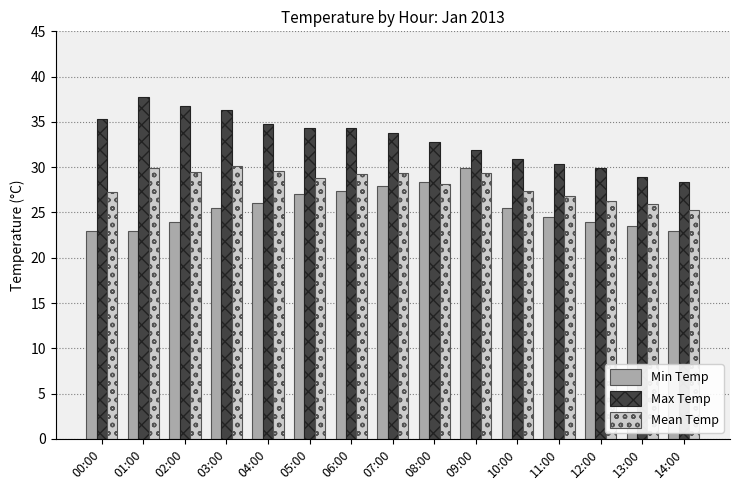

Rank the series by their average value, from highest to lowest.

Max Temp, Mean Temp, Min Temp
▬▬▬
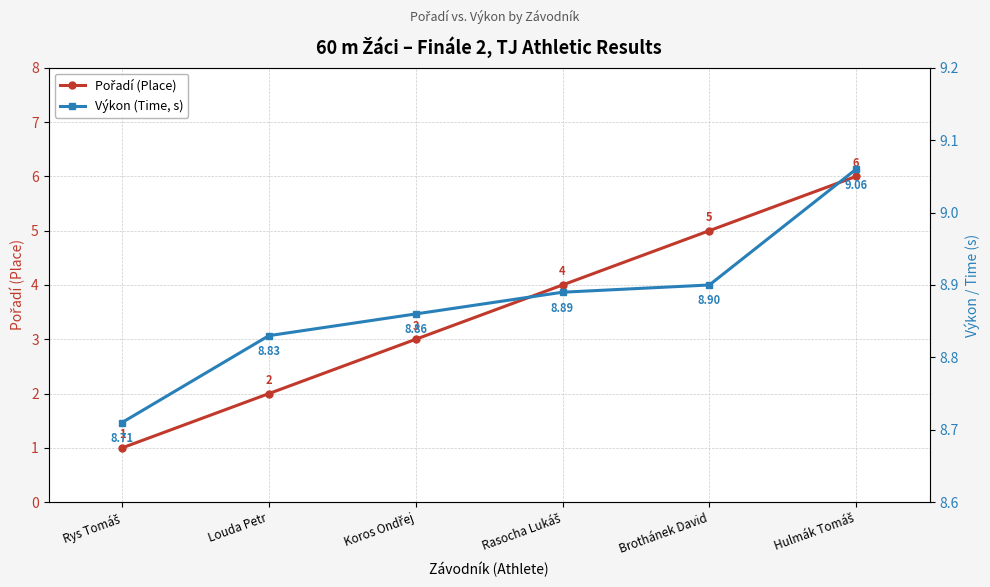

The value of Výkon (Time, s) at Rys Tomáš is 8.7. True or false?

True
▬▬▬
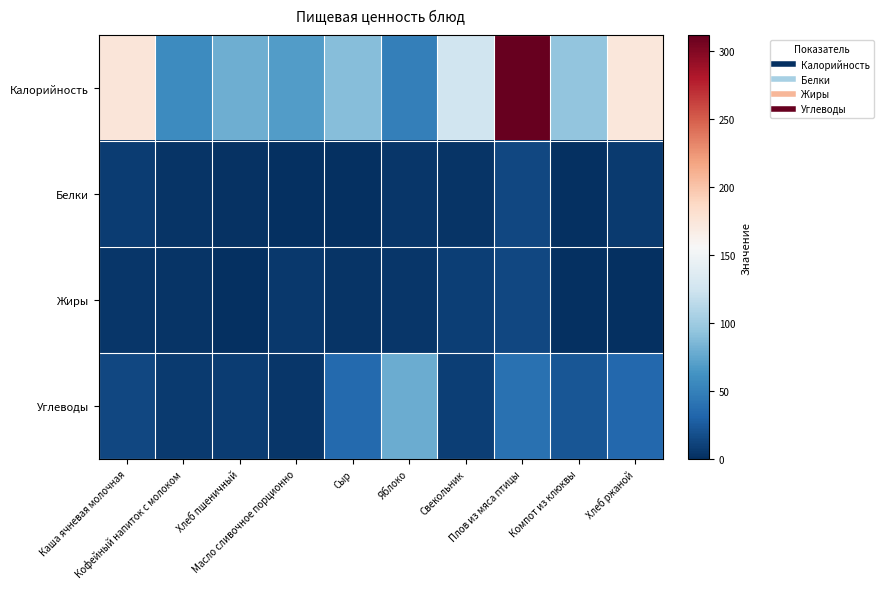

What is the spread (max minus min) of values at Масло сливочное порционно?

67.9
▬▬▬
| Task description |
Gather each line in the entries above that contains the word "True", and copy those lines unchanged.

| Answer to the problem |
The value of Výkon (Time, s) at Rys Tomáš is 8.7. True or false?
True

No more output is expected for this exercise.